> **INSTRUCTION 1**
In the InSight article, rewrite the paragraph beginning "But first, the arm will use" more briefly while keeping its main facts.
> **INSTRUCTION 2**
According to the InSight article, where is the Instrument Context Camera located?
> **INSTRUCTION 3**
Return the passage of the InSight article that begins at the words "But first, the" and stops after "be as pretty.", copying it word for word.

> **EXCERPT TO READ**
--- --- ---
New images from NASA’s Mars InSight lander show its robotic arm is ready to do some lifting.
With a reach of nearly 6 feet (2 meters), the arm will be used to pick up science instruments from the lander’s deck, gently setting them on the Martian surface at Elysium Planitia, the lava plain where InSight touched down on Nov. 26.

Additional imagery

But first, the arm will use its Instrument Deployment Camera, located on its elbow, to take photos of the terrain in front of the lander. These images will help mission team members determine where to set InSight’s seismometer and heat flow probe — the only instruments ever to be robotically placed on the surface of another planet.

“Today we can see the first glimpses of our workspace,” said Bruce Banerdt, the mission’s principal investigator at NASA’s Jet Propulsion Laboratory in Pasadena, California. “By early next week, we’ll be imaging it in finer detail and creating a full mosaic.”

Another camera, called the Instrument Context Camera, is located under the lander’s deck. It will also offer views of the workspace, though the view won’t be as pretty.

“We had a protective cover on the Instrument Context Camera, but somehow dust still managed to get onto the lens,” said Tom Hoffman of JPL, InSight’s project manager. “While this is unfortunate, it will not affect the role of the camera, which is to take images of the area in front of the lander where our instruments will eventually be placed.”

Placement is critical, and the team is proceeding with caution. Two to three months could go by before the instruments have been situated and calibrated.
--- --- ---
> **DATA PROVIDED**
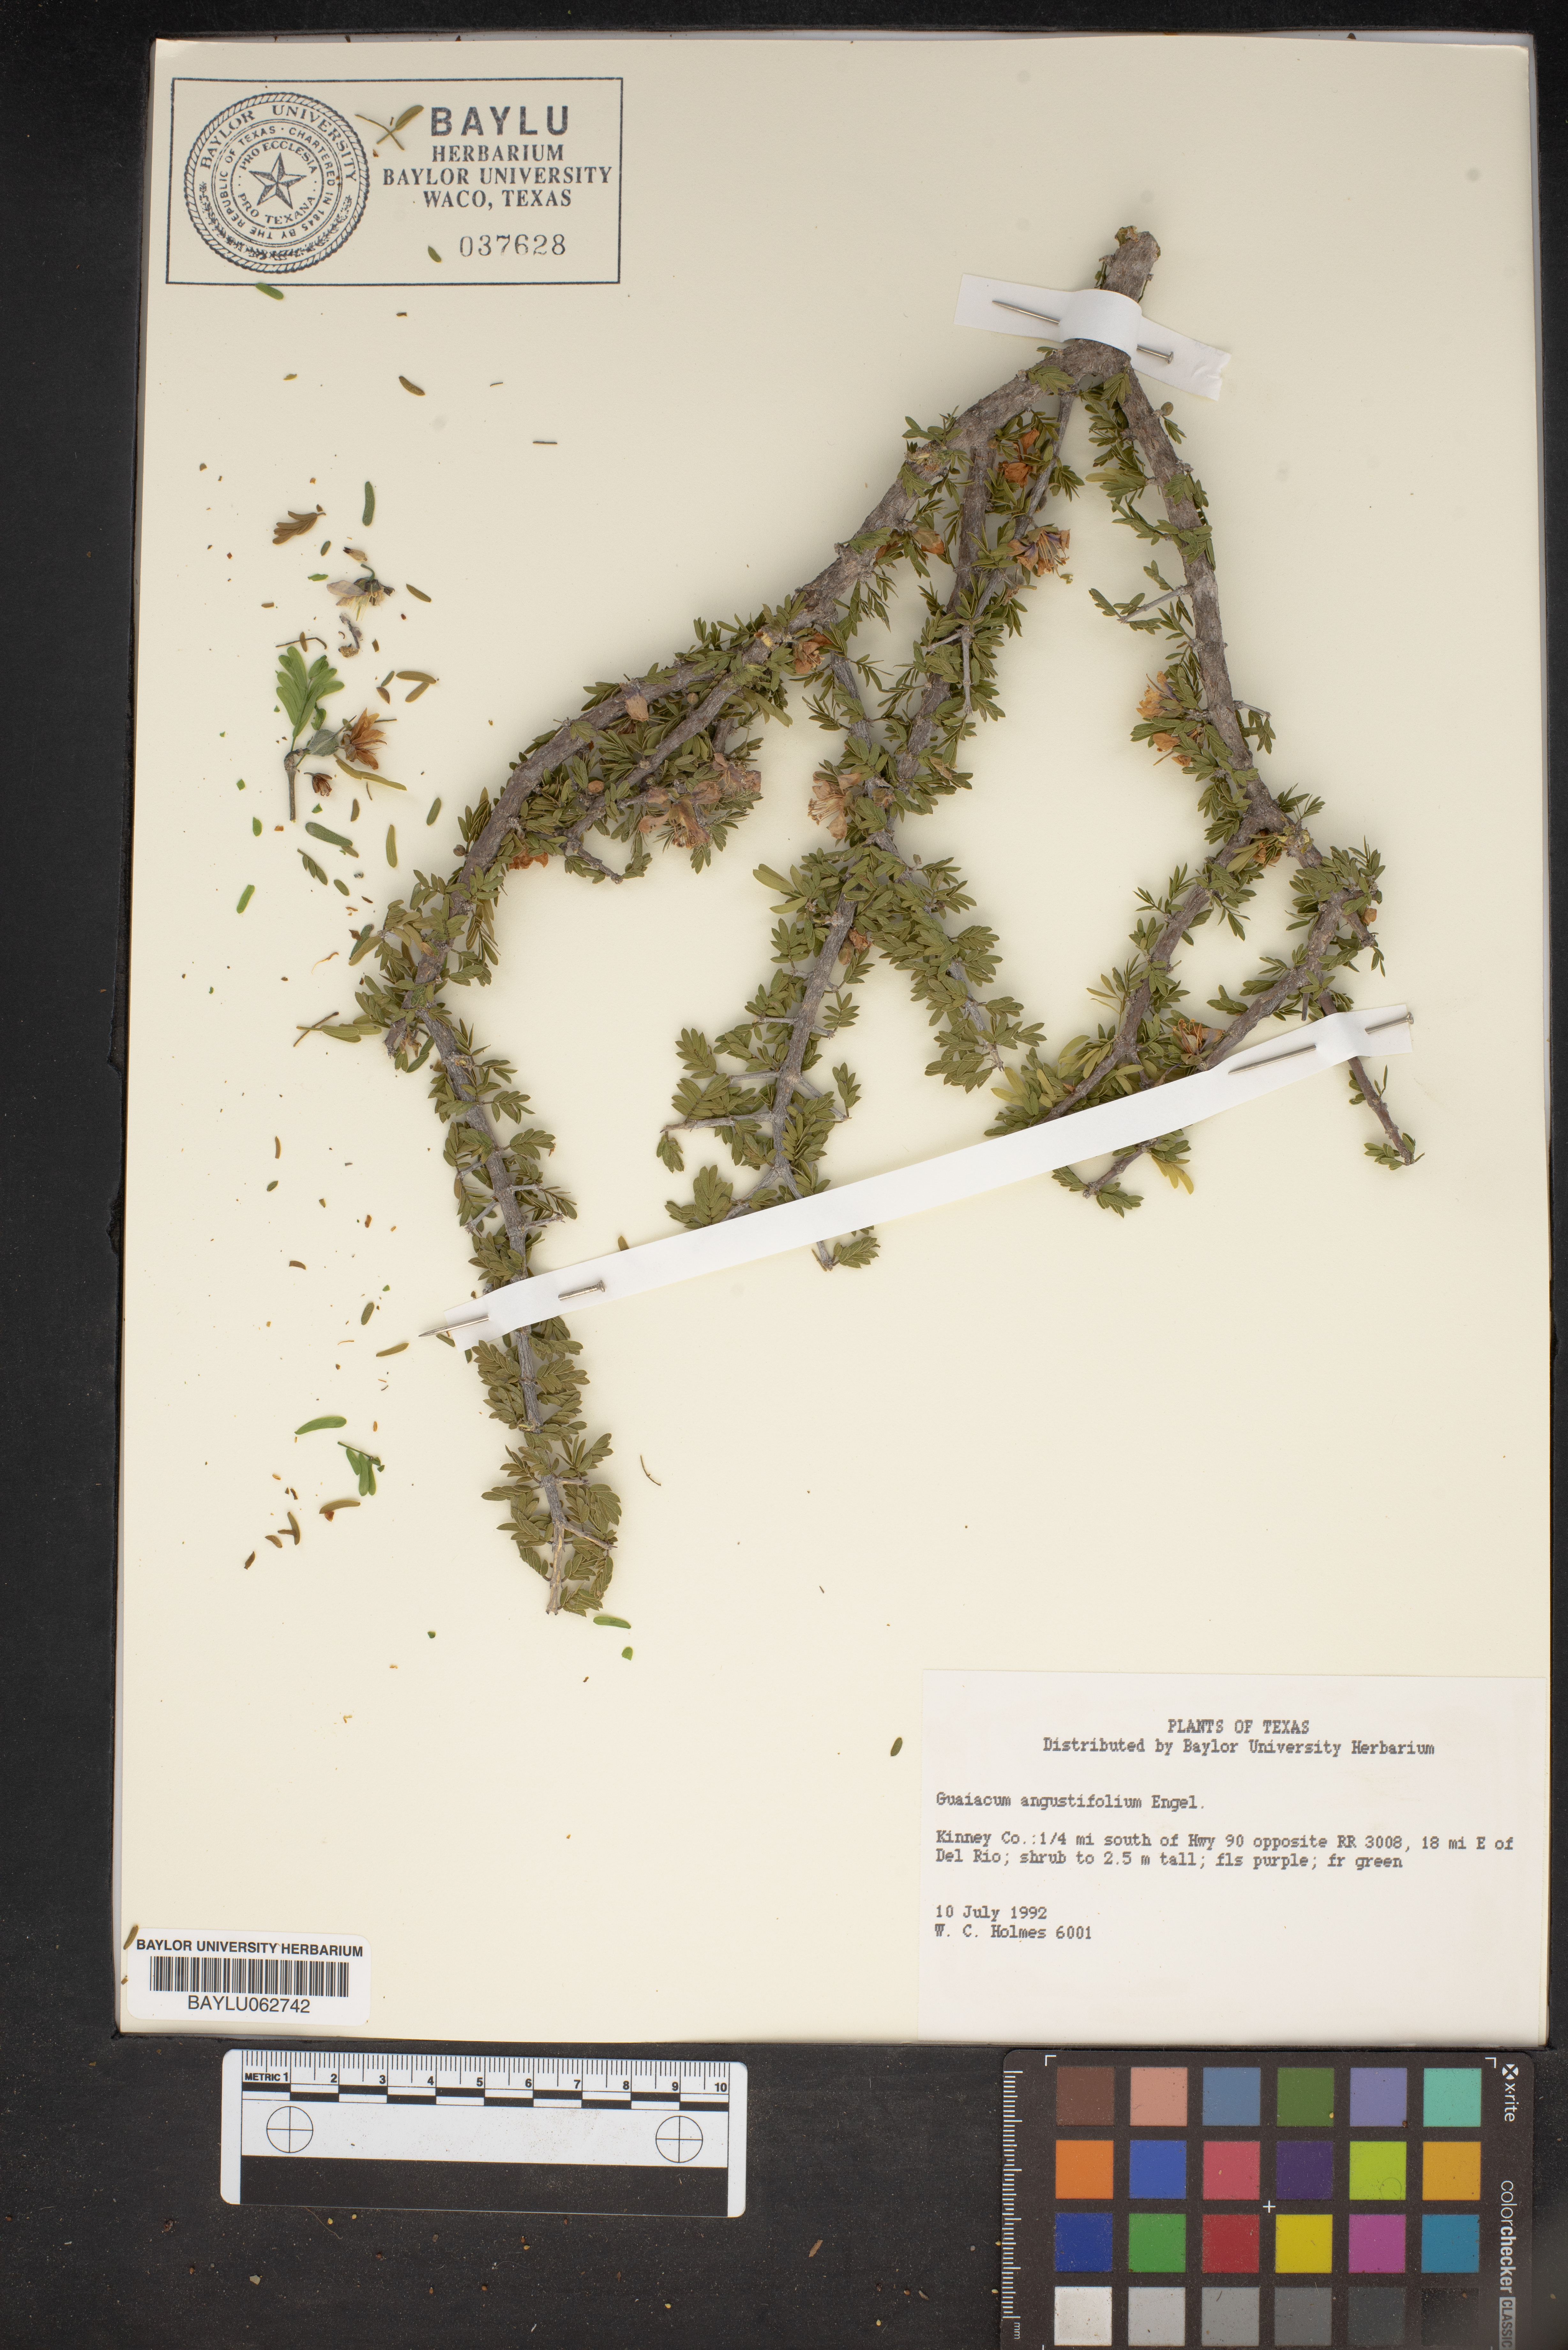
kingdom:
--- --- ---
> **EXERCISE RESULT 1**
Before lifting anything, the arm will use its elbow-mounted Instrument Deployment Camera to photograph the terrain in front of the lander. These images will help the team choose where to place InSight's seismometer and heat flow probe, the only instruments ever to be robotically placed on another planet's surface.

> **EXERCISE RESULT 2**
Under the lander's deck.

> **EXERCISE RESULT 3**
But first, the arm will use its Instrument Deployment Camera, located on its elbow, to take photos of the terrain in front of the lander. These images will help mission team members determine where to set InSight’s seismometer and heat flow probe — the only instruments ever to be robotically placed on the surface of another planet.

“Today we can see the first glimpses of our workspace,” said Bruce Banerdt, the mission’s principal investigator at NASA’s Jet Propulsion Laboratory in Pasadena, California. “By early next week, we’ll be imaging it in finer detail and creating a full mosaic.”

Another camera, called the Instrument Context Camera, is located under the lander’s deck. It will also offer views of the workspace, though the view won’t be as pretty.